Poesías, San Pedro Damián

En la actividad religiosa de Pietro Damiani (San Pedro Damián, 1007-1072) encierran gran importancia diversas composiciones poéticas, recogidas definitivamente en la Patrología griega y latina (v.) de Migne, en el tomo 145.

Si algunas de ellas expresan con gran elocuencia motivos espirituales íntimamente relacionados con las luchas de Pedro Da­mián (v. Libro de Gomorra y Opúsculos) y el terror de la muerte y el desprecio del mundo y de sus pecaminosos atractivos, otras derraman con regocijo la gloria del cristiano que confía en el Salvador y aspira a los bienes del paraíso. Un puesto desta­cado, por el hecho de que van ligadas a cier­tas fiestas religiosas o a la glorificación de varios santos, tienen también aquellas com­posiciones que en lugar de meditaciones individuales expresan un mundo más sim­ple, el del creyente que canta la alegría de la comunidad de sus hermanos.

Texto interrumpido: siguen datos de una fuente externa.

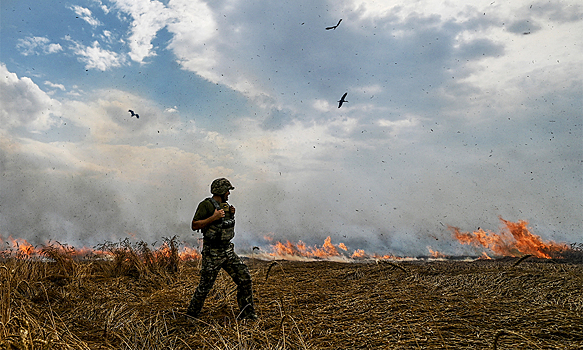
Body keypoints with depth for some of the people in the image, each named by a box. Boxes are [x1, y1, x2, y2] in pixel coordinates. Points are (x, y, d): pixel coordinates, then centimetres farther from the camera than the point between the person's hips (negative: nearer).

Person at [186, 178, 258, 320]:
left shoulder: (225, 205, 12)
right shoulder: (206, 205, -12)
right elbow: (195, 225, -15)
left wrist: (231, 214, 6)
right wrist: (213, 217, -22)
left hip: (228, 250, 7)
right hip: (212, 253, -7)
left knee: (244, 277, 4)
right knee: (205, 285, 1)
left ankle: (247, 313, 14)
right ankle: (191, 314, 21)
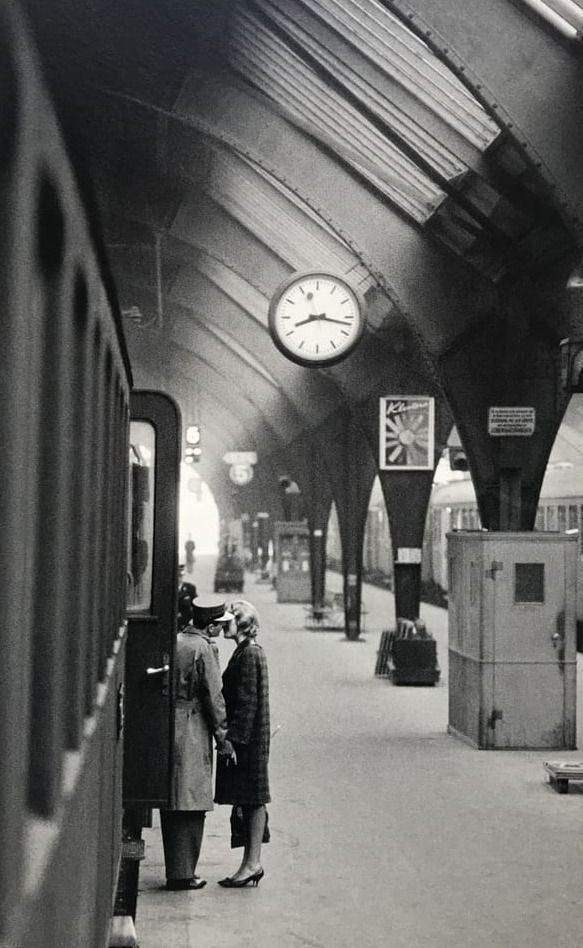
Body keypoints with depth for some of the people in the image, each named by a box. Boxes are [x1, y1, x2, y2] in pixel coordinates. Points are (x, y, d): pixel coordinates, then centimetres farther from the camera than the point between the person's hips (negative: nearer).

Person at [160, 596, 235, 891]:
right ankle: (182, 874, 1)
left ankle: (175, 870, 19)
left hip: (166, 728, 8)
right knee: (190, 805, -1)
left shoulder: (172, 642, 10)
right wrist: (223, 738, -5)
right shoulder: (203, 649, -13)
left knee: (171, 803, 12)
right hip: (191, 732, -8)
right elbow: (213, 697, -12)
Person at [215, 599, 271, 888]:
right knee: (246, 800, 11)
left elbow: (247, 703, -19)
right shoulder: (245, 652, 15)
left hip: (248, 740, -9)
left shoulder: (250, 654, -14)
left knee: (252, 800, -4)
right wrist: (230, 738, 18)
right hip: (245, 738, 9)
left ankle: (252, 863, 1)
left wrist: (233, 740, -19)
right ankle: (252, 863, 16)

Merecen mencionarse entre estas poesías el «Himno de la Santa Cruz» («Hymnus de S. Cruce»), que expresa el regocijo del cristiano redi­mido del pecado por intercesión de Jesús, cordero de Dios que en sí expía los peca­dos del mundo («In te mactatur victima/ quae mundi purgat crimina»); el «Himno a la Ascensión del Señor» («Hymnus in As­censione Domini»), que manifiesta con pías y conmovidas palabras («Jesu, decus angelicum/dulcedo, desiderium») la gratitud por la ayuda otorgada por Dios al género humano; y viene en seguida el «Canto a la Virgen María» («Rhythmus de Sta. María Virgine»), que es todo alegría por el divino misterio de la Encarnación; y entre los himnos en honor de los santos, figuran el de San Pablo y el de San Pedro.

También estas composiciones, relacionadas con las inmediatas necesidades de la liturgia, mues­tran una vasta educación retórica por parte del autor, ya sea por el refinamiento de la expresión literaria, ya sea por la influencia de la tradición clásica.